The calculation of the Dow takes into account numerous stock splits over the years. By adjusting the math, it is possible to keep a historically viable index meaningful. The Dow stocks represent about one-quarter of the value of the total market, so in that sense, it is a factor and big changes indicate investor confidence in stocks, however, it does not represent small or mid-size companies at all.
The S&P 500 is the most frequently used index by financial professionals as a representative of “the market.” It includes 500 of the most widely traded stocks and leans towards the larger companies.
It covers about 70% of the market’s total value, so in those terms, it is much closer to representing the true market than the Dow. The S&P 500 is a market capitalization or market cap weighted index, as are almost all of the major indexes.
Weighting by market cap gives more importance to larger companies, so changes in Microsoft stock will have a greater impact than almost any other stock in the index.
Even though the S&P 500 is weighted toward larger companies, it is a more accurate gauge of the broader market than the Dow is.
Even though some of the talking heads on TV may emphasize the Dow, you will get a clearer picture of the market by focusing your attention on the S&P 500.
The Nasdaq Stock Market Composite
The Nasdaq Stock Market Composite is composed of all the stocks on the Nasdaq market – more than 5,000. Although broad in coverage, the Nasdaq is heavily weighted to technology stocks. This is because it is a market cap weighted index and stocks like Microsoft and some of the other big technology companies influence the index.
Their influence and the population of small, speculative companies in the Nasdaq make the index more volatile than either the Dow or the S&P 500. The Nasdaq obviously is not designed to represent “the market,” however it does give you a good idea of where technology investors are going.
There are a number of other indexes that measure larger or smaller sections of the market. Mutual fund investors can find a number of funds that track almost any index they want.
However, the major three indexes above will serve most investors well. Should you want to look at other indexes for comparison, make sure you understand how the index is weighted (most, if not all, will be a market cap) and how stocks are selected.
What’s Good about Indexes
Indexes provide useful information including:
- Even with their limitations, indexes show trends and changes in investing patterns.
- They give us snapshots, even if they are out of focus.

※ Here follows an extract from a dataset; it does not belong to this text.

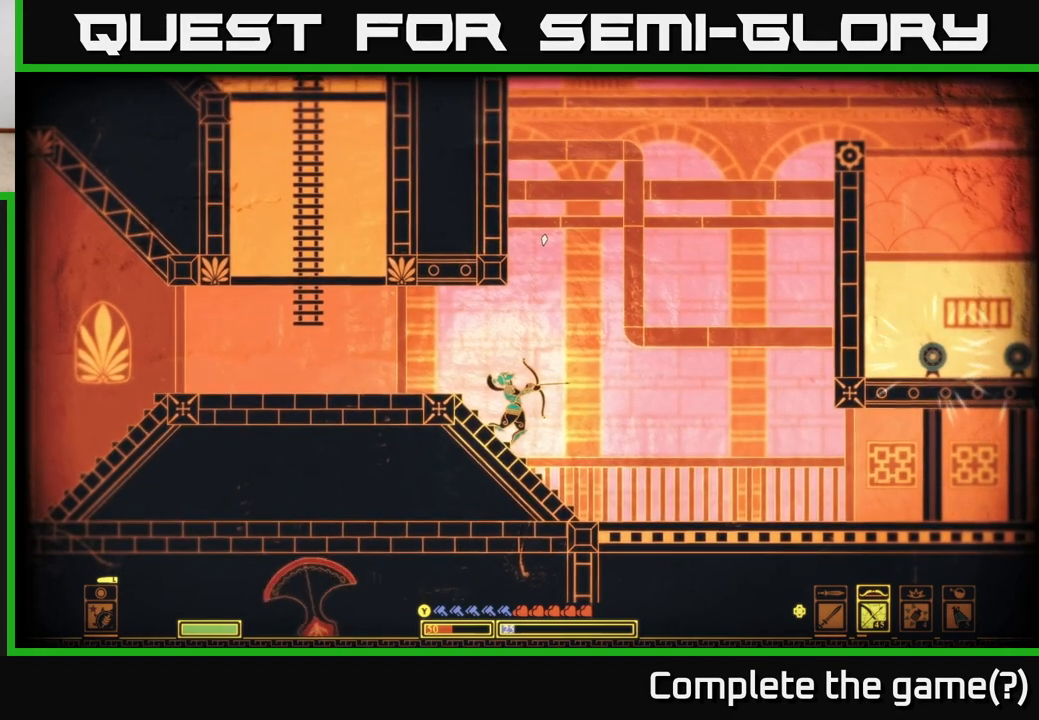
{"buttons": ["R2"], "left_stick": "center", "right_stick": "up-right", "events": [[317, "left_stick", "right"], [417, "R2", "down"], [433, "left_stick", "center"]]}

- Indexes provide a yardstick for comparison.
What’s Wrong with Indexes
Indexes, by design, have major flaws that make them suspect as truly representative of much of anything.
- People decide which stocks to include and which to remove and people make mistakes. So, sometimes stocks are included that shouldn’t be and stocks are removed that shouldn’t be; and so on. In addition, this process repeats year after year, so it is hard to look back and compare the S&P 500 of 1995 with the S&P 500 of 2004.
- By weighting the indexes (except for the Dow) by size, disproportion representation goes to large or giant companies. If one of them has a bad day, it can shake the whole index.
What Should we do with Indexes?
There are a few things investors need to remember about the indexes:
- Indexes are not the market. No matter what the big three indexes say, you should stay focused on your stocks or targets for evaluation. Pick any day that all three indexes are down and I can almost guarantee that there will be stocks setting new highs the same day.
- Indexes react to actual trades. If you listen to some of the TV talking heads, you might think the indexes move on emotion.
Investors may trade on the expectation of good or bad news, but indexes are mathematical calculations, not tea leaves.
- Focusing on day by day, hour by hour, minute by minute clicks of an index is a good way to waste time.
- Indexes provide a better historical perspective than forecasting service. They can be especially helpful when viewed over a long period in spotting trends.